Reflexive Mercy (Friday Devotional)

 


But I say to you that if you are angry with a brother or sister, you will be liable to judgment, and if you insult a brother or sister, you will be liable to the council, and if you say, ‘You fool,’ you will be liable to the hell of fire.

- Matthew 5:22

There are certain reactions over which you have no control—they are truly reflexive and involuntary. If you step outside of an air-conditioned car on a warm, sunny day, you will sneeze. If a doctor hits your knee with a mallet, your leg will fly up. If someone shines a light in your eye, you will blink. These aren’t decisions you make, they are simply the natural way your body responds to outside stimuli.

But there are other reactions where the ball is in your court, where you get to choose how you will respond. When your child isn’t obeying you, you get to choose between impatient yelling and patient discipline. When your coworker isn’t pulling her weight, you get to choose between immature retaliation and direct dialogue. When your spouse is getting on your last nerve, you get to choose between passive-aggressive needling and sacrificial love.

Anger is an emotion, and so your control over it is limited.

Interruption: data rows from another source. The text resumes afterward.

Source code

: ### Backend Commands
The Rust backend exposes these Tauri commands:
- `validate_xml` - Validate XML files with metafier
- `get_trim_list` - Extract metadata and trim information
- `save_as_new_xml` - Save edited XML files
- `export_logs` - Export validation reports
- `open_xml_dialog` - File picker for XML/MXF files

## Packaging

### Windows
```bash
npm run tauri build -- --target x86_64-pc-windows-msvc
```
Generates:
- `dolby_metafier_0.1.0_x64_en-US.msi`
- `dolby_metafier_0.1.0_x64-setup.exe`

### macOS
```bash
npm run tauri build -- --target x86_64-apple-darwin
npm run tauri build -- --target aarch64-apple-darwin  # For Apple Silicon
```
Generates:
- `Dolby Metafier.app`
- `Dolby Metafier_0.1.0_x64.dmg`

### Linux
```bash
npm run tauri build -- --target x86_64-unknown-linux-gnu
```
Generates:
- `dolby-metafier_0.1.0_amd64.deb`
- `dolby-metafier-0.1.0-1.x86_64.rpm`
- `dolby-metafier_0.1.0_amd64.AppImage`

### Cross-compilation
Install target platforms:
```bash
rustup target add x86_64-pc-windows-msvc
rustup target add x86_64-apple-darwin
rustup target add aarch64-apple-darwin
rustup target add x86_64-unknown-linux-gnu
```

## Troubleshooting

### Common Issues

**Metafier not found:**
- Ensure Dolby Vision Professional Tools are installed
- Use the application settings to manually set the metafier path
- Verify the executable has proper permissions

Like happiness in the face of good times or sadness in the wake of tragedy, anger is a natural reaction to unmet expectations, a reflexive response when you feel disrespected.

But while the feeling of anger may be involuntary, how you deal with that feeling is entirely up to you. Jesus cautions his followers not to allow inner anger to spill out into outer harm. Instead of responding to mistreatment with retribution, Jesus calls us to meet cruelty with love and violence with peace, to radically respond with mercy when our flesh cries out for justice.

One of the enemy’s great tricks is convincing you that retribution is not only your natural right, but your involuntary reflex. He would have you think that you have no control over how you respond to grievances, that meeting hurt with hurt is “just how it is” in this fallen world. But in the Spirit, you are given power to overcome your flesh and live for Jesus instead, to follow his commands instead of your instincts. Anger may be a human, involuntary reflex—but in Christ, you get to choose what to do with it.